ZADANIE 1 » Przepisz bez żadnych zmian część podanego fragmentu, zaczynając od "Stanąwszy obok jego" i kończąc na "palcem po stole.".
ZADANIE 2 » W dostarczonych wierszach, zaczynając od pierwszego i kończąc na tym, który zawiera "Aurelius und Gandhi basieren.", zamień "Regierungsrat" na "Ältestenrat", a całą resztę pozostaw bez zmian. Podaj wyłącznie te wiersze.

PODANY FRAGMENT »

┄┄┄┄┄┄

Ostatni BastionProblematyczna sprawa sir Adalberta Ekswygnańca

Kraina Górskiej Twierdzy, jedynym zamku jaki pozostał po Wielkiej Wojnie. Tutaj spotkać Cię może wszystko, napotkasz na swojej drodze złodziei i hulaków, ale także nadobne panny i dostojnych rycerzy. Pamiętaj jednak że jedyną osoba której możesz ufać jesteś Ty sam.
Awatar użytkownika
Shiru
Szukający Snów
Posty: 157
Rejestracja: 7 lat temu
Rasa: Człowiek
Profesje:
Kontakt:

Post autor: Shiru »

Zadziwiona kompletnym brakiem reakcji zgromadzonych w karczmie Shiru aż przystanęła. Zapomniała nawet o strachu i zdenerwowaniu. Po chwili uśmiechnęła się do siebie, czując, że podoba jej się tu coraz bardziej. "Oprócz tych opryszków, i tego że nikogo tutaj nie znam, to w sumie nie jest tak źle..." Poza tym, znała Iliana. Ośmielona tymi myślami, już spokojniejszym krokiem ruszyła w stronę wyraźnie znudzonego anioła.

Stanąwszy obok jego stolika, położyła na blacie lekko pomiętą kartkę z podobizną Adalberta, którą miętosiła przez cały czas, kiedy błądziła po mieście.

- Masz może pojęcie, co oznaczają te napisy? I czy znasz ten herb? - braku przyborów do pisania zakreśliła jego kształt jedynie palcem po stole.
Awatar użytkownika
Ilian
Szukający Snów
Posty: 161
Rejestracja: 7 lat temu
Rasa: Anioł Światła
Profesje:
Kontakt:

Post autor: Ilian »

Ilian najpierw zobaczył na rysowany herb, ciężko było mu zgadnąć po samym rysowaniu, jednak z pewnością narysowany herb do złudzenia mu przypominał bardzo charakterystyczny herb rodziny Pelst.

- Chodzi ci o rodzinę Pelst? - zapytał niepewnie, ale raczej był przekonany, że znaki, które pokazała dziewczyna odnosiła się do tego herbu. Następnie wziął kartkę i spojrzał na jej napis. Chwilę ją trzymał, po czym odstawił ją na stolik. - Po co ci te informacje? - zapytał ponownie, Shiru nie wiedziała, czy niebianin zrozumiał to zdanie na kartce, czy też jest mu całkowicie obce...

- Usiądź... - dodał zauważając, że Shiru cały czas stała i spoglądała na anioła, oczekując jakiejś konkretnej odpowiedzi.
Awatar użytkownika
Shiru
Szukający Snów
Posty: 157
Rejestracja: 7 lat temu
Rasa: Człowiek
Profesje:
Kontakt:

Post autor: Shiru »

┄┄┄┄┄┄

DOSTARCZONE WIERSZE »
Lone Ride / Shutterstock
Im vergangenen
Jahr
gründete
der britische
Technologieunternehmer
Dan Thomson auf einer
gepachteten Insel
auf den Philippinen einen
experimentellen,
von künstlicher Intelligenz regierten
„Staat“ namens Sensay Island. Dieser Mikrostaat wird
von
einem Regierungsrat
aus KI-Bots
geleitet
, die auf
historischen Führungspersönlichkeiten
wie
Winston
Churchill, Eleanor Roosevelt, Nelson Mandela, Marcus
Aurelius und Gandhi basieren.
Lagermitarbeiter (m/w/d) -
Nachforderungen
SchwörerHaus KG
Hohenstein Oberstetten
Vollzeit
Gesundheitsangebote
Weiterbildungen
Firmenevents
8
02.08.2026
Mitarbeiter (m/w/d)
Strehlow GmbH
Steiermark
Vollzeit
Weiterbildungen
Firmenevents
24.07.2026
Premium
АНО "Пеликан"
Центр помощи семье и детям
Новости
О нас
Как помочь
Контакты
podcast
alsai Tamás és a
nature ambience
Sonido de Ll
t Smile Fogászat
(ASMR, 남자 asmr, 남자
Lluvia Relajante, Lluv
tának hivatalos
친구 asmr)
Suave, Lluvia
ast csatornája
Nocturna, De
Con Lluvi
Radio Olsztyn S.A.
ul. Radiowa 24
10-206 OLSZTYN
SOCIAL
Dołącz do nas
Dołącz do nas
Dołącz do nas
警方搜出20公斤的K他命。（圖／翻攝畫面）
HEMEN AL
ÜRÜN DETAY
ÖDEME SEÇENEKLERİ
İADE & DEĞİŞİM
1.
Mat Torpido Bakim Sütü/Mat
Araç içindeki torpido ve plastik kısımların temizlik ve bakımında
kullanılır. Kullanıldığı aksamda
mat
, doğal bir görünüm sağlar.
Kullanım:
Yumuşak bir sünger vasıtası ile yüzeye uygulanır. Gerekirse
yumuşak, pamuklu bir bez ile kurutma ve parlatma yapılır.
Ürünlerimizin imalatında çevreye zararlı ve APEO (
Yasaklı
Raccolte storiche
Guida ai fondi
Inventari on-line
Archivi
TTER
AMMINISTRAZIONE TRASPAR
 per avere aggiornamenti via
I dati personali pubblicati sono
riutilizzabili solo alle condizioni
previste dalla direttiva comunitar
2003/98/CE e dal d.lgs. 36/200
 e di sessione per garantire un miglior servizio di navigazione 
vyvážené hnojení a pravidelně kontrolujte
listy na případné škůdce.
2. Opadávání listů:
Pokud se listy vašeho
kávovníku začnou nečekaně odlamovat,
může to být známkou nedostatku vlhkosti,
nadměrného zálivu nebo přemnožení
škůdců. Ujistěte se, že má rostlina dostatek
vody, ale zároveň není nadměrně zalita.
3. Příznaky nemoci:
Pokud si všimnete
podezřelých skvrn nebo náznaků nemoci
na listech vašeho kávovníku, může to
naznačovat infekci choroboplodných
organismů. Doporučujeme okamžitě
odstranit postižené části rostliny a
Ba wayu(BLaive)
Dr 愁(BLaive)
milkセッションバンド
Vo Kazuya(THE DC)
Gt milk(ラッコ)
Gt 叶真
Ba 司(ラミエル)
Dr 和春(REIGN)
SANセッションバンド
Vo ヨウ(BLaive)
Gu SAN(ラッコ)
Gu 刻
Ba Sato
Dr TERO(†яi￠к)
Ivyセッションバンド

┄┄┄┄┄┄

ODPOWIEDŹ 1 »
Stanąwszy obok jego stolika, położyła na blacie lekko pomiętą kartkę z podobizną Adalberta, którą miętosiła przez cały czas, kiedy błądziła po mieście.

- Masz może pojęcie, co oznaczają te napisy? I czy znasz ten herb? - braku przyborów do pisania zakreśliła jego kształt jedynie palcem po stole.

ODPOWIEDŹ 2 »
Lone Ride / Shutterstock
Im vergangenen
Jahr
gründete
der britische
Technologieunternehmer
Dan Thomson auf einer
gepachteten Insel
auf den Philippinen einen
experimentellen,
von künstlicher Intelligenz regierten
„Staat“ namens Sensay Island. Dieser Mikrostaat wird
von
einem Ältestenrat
aus KI-Bots
geleitet
, die auf
historischen Führungspersönlichkeiten
wie
Winston
Churchill, Eleanor Roosevelt, Nelson Mandela, Marcus
Aurelius und Gandhi basieren.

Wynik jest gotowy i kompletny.